Six months after we moved, I remember having a really long talk with God. I was honest with Him, like Job was. My husband and I were scared we had made the wrong choice. It was a leap of faith after all, can’t those things go wrong? So my husband and I pleaded with God for many weeks. We pleaded with Him to show Himself faithful and true to His word. We asked Him to take care of us, to prove to us that we had made the right choice. After all, we had uprooted our entire life, everything we knew and everyone we loved, for this move.
Then the confirmations came. I received a call with an offer for my dream job: to work at a pro-life pregnancy center as an advocate, working with the girls, dealing with unplanned pregnancies. Then my husband received an official job title and salary for the church we were attending. Then gospel-loving moms started connecting with me, and asking me on play dates. Then I started connecting with some older women who could shepherd me. Then we made some genuine connections with other families that love Jesus. Then we had a couple of people offer to babysit our girls so we could go on dates.

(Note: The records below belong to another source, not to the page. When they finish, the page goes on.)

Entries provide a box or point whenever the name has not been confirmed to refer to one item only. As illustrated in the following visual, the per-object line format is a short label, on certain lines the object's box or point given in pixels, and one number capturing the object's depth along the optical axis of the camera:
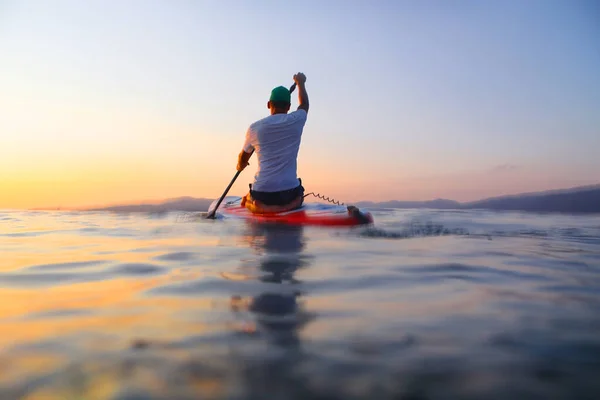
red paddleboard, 5.81
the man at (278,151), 5.84
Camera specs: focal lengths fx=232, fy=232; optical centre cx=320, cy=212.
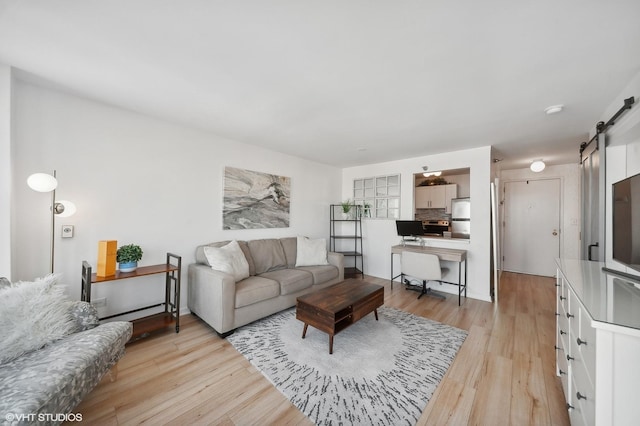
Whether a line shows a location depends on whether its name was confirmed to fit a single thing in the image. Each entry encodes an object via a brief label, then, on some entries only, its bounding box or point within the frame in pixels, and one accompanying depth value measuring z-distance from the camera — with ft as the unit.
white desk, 11.62
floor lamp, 5.84
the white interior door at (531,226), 16.07
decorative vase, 7.52
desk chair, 11.19
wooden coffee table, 7.15
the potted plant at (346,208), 16.47
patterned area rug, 5.14
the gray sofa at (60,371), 3.24
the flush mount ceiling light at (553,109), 7.39
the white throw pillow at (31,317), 4.14
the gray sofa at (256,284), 7.97
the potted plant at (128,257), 7.51
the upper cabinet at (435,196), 17.95
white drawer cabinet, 2.84
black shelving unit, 16.60
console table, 6.82
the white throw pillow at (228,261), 8.86
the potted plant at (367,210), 16.40
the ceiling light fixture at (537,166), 13.77
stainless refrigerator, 16.23
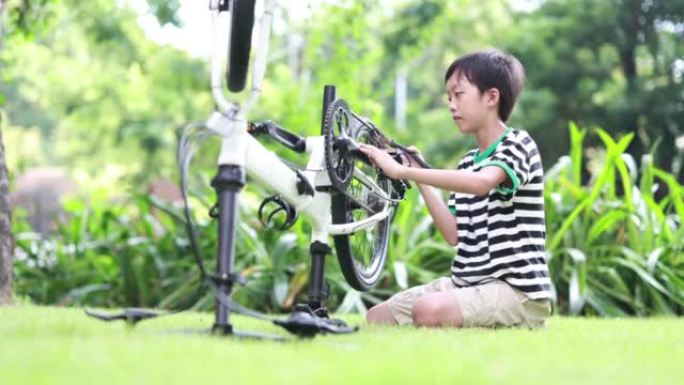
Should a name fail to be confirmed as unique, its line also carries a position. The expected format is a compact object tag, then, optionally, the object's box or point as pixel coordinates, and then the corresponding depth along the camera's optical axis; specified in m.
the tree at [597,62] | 12.75
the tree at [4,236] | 4.34
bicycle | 2.38
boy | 3.27
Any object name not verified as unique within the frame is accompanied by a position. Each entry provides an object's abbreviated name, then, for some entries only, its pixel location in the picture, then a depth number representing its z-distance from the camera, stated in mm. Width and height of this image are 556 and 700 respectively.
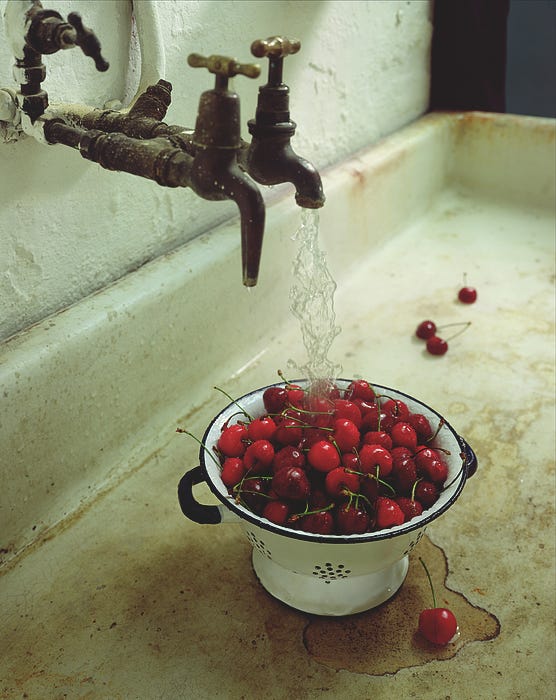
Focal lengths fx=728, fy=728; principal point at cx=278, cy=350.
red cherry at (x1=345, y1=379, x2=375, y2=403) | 839
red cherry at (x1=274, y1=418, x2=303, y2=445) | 787
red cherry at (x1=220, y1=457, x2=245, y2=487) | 744
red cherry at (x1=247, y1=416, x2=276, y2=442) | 786
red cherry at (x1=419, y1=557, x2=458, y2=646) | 746
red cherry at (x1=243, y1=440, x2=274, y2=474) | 751
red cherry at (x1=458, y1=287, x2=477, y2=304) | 1338
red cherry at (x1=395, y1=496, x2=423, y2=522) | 712
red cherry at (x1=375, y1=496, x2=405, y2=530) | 695
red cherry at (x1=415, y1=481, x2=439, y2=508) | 737
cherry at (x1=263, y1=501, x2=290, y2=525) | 712
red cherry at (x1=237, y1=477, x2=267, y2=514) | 736
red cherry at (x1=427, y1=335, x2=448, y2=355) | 1199
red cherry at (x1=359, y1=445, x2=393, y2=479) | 747
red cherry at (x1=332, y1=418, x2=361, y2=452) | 775
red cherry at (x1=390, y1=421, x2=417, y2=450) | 776
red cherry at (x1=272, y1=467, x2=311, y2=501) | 721
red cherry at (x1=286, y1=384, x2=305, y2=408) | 834
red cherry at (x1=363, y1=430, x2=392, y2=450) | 774
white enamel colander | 681
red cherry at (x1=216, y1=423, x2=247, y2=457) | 775
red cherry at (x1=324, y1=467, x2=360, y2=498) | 730
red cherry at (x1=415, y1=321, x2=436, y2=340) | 1242
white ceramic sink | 771
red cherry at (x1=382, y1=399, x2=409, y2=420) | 817
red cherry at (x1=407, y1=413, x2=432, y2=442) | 799
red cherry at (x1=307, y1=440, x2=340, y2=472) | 751
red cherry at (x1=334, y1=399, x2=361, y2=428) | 803
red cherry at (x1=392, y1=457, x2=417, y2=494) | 743
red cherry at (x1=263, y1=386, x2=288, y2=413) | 833
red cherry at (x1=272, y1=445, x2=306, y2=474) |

Then all of a sudden, we were here. Without much doing on our part, within a few weeks, I had a career I was super excited about, my husband had a job and co-workers he loved, our kids had other kids their age with families that loved Jesus and fought for His Kingdom.
I was humbled, and I was grateful. We felt loved and cared for by the God who asks us to do crazy things. A few verses rolled around in my head through this journey. We sat for 3 days with $11 to our name. As stressful as that was, God’s word says He will take care of us:
“Therefore I tell you, do not be anxious about your life, what you will eat or what you will drink, nor about your body, what you will put on. Is not life more than food, and the body more than clothing? … But seek first the kingdom of God and his righteousness, and all these things will be added to you.” (Matthew 6:25 & 32)
I can’t speak for all leaps of faith. I can only speak for mine. God has graciously and supernaturally cared for not only my emotions and feelings of inadequacy in motherhood and being a pastor’s wife, but for our family’s financial and spiritual needs.
Through this journey that He has called me to, I have had honest conversations with Him. Every emotion I have felt, I laid out in my prayers, knowing that this God who created me and knows me, can handle it. Through this journey I’ve had to assess my own feelings after spending a few seasons of feeling ignored, written off, and used for others’ gratification.
I’m sure those seasons will come again. Currently, I feel humbled He would create me and build me and mold me into this new job position I have at the pregnancy center. I feel grateful that He would give us a true village up here in the Hudson valley, just like I imagined. And I am confident He will shepherd me through spiritual shifts and schedule shifts that will come.
As hard as all those decisions were to make, God made Himself known. He reminded me that He alone is the source for all satisfaction. He taught me that waiting usually means He has something really good down the road. And He’s helped me remember that I, too, am made for building His Kingdom.
So after all, Jesus loves me. “For we are his workmanship, created in Christ Jesus for good works, which God prepared beforehand, that we should walk in them.” (Ephesians 2:10)
“Therefore, my beloved, as you have always obeyed, so now, not only as in my presence but much more in my absence, work out your own salvation with fear and trembling, for it is God who works in you, both to will and to work for his good pleasure.” (Philippians 2:12-13)
When has God asked you to do hard things?